**Records supplied**
----
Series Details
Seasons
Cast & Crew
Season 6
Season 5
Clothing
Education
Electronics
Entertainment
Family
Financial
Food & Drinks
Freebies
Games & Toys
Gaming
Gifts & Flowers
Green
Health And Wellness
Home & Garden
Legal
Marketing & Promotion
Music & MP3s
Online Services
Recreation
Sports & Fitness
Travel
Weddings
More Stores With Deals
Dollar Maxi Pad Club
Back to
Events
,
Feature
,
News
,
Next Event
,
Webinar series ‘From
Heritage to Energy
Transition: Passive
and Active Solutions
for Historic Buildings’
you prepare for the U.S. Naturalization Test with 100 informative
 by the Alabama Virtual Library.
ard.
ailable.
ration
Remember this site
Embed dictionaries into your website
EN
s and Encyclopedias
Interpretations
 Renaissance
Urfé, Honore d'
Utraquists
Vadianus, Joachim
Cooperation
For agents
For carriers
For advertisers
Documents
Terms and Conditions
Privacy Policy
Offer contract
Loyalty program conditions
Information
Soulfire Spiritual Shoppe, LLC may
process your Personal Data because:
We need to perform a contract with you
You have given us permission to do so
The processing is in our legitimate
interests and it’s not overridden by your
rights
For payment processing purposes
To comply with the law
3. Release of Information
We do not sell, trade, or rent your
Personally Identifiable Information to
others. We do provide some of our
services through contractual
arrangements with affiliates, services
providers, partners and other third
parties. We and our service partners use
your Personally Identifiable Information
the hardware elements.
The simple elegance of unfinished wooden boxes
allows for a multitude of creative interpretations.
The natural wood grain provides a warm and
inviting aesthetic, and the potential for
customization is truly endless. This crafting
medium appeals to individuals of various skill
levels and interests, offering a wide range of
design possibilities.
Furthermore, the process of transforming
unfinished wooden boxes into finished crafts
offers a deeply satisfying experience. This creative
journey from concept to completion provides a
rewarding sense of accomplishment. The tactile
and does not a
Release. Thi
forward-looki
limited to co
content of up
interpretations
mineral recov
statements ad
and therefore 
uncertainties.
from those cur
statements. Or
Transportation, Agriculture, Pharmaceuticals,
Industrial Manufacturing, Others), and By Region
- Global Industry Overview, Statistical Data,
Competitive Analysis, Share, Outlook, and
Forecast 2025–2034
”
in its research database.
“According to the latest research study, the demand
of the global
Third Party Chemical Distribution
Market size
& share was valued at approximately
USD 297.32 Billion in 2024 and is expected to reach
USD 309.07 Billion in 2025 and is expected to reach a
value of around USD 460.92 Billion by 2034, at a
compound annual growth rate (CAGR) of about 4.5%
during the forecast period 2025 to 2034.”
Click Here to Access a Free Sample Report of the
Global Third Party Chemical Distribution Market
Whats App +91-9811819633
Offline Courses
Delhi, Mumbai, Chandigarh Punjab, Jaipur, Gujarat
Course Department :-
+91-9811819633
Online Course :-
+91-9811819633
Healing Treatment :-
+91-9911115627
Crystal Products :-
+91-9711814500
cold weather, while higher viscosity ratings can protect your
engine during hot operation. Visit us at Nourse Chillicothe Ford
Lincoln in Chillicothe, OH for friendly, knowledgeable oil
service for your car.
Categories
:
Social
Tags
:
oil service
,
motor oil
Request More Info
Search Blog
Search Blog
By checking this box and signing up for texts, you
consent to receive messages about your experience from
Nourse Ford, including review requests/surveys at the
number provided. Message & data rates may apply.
----
**What the task requires**
Copy all the records above exactly, missing none.

**Answer for the task**
Series Details
Seasons
Cast & Crew
Season 6
Season 5
Clothing
Education
Electronics
Entertainment
Family
Financial
Food & Drinks
Freebies
Games & Toys
Gaming
Gifts & Flowers
Green
Health And Wellness
Home & Garden
Legal
Marketing & Promotion
Music & MP3s
Online Services
Recreation
Sports & Fitness
Travel
Weddings
More Stores With Deals
Dollar Maxi Pad Club
Back to
Events
,
Feature
,
News
,
Next Event
,
Webinar series ‘From
Heritage to Energy
Transition: Passive
and Active Solutions
for Historic Buildings’
you prepare for the U.S. Naturalization Test with 100 informative
 by the Alabama Virtual Library.
ard.
ailable.
ration
Remember this site
Embed dictionaries into your website
EN
s and Encyclopedias
Interpretations
 Renaissance
Urfé, Honore d'
Utraquists
Vadianus, Joachim
Cooperation
For agents
For carriers
For advertisers
Documents
Terms and Conditions
Privacy Policy
Offer contract
Loyalty program conditions
Information
Soulfire Spiritual Shoppe, LLC may
process your Personal Data because:
We need to perform a contract with you
You have given us permission to do so
The processing is in our legitimate
interests and it’s not overridden by your
rights
For payment processing purposes
To comply with the law
3. Release of Information
We do not sell, trade, or rent your
Personally Identifiable Information to
others. We do provide some of our
services through contractual
arrangements with affiliates, services
providers, partners and other third
parties. We and our service partners use
your Personally Identifiable Information
the hardware elements.
The simple elegance of unfinished wooden boxes
allows for a multitude of creative interpretations.
The natural wood grain provides a warm and
inviting aesthetic, and the potential for
customization is truly endless. This crafting
medium appeals to individuals of various skill
levels and interests, offering a wide range of
design possibilities.
Furthermore, the process of transforming
unfinished wooden boxes into finished crafts
offers a deeply satisfying experience. This creative
journey from concept to completion provides a
rewarding sense of accomplishment. The tactile
and does not a
Release. Thi
forward-looki
limited to co
content of up
interpretations
mineral recov
statements ad
and therefore 
uncertainties.
from those cur
statements. Or
Transportation, Agriculture, Pharmaceuticals,
Industrial Manufacturing, Others), and By Region
- Global Industry Overview, Statistical Data,
Competitive Analysis, Share, Outlook, and
Forecast 2025–2034
”
in its research database.
“According to the latest research study, the demand
of the global
Third Party Chemical Distribution
Market size
& share was valued at approximately
USD 297.32 Billion in 2024 and is expected to reach
USD 309.07 Billion in 2025 and is expected to reach a
value of around USD 460.92 Billion by 2034, at a
compound annual growth rate (CAGR) of about 4.5%
during the forecast period 2025 to 2034.”
Click Here to Access a Free Sample Report of the
Global Third Party Chemical Distribution Market
Whats App +91-9811819633
Offline Courses
Delhi, Mumbai, Chandigarh Punjab, Jaipur, Gujarat
Course Department :-
+91-9811819633
Online Course :-
+91-9811819633
Healing Treatment :-
+91-9911115627
Crystal Products :-
+91-9711814500
cold weather, while higher viscosity ratings can protect your
engine during hot operation. Visit us at Nourse Chillicothe Ford
Lincoln in Chillicothe, OH for friendly, knowledgeable oil
service for your car.
Categories
:
Social
Tags
:
oil service
,
motor oil
Request More Info
Search Blog
Search Blog
By checking this box and signing up for texts, you
consent to receive messages about your experience from
Nourse Ford, including review requests/surveys at the
number provided. Message & data rates may apply.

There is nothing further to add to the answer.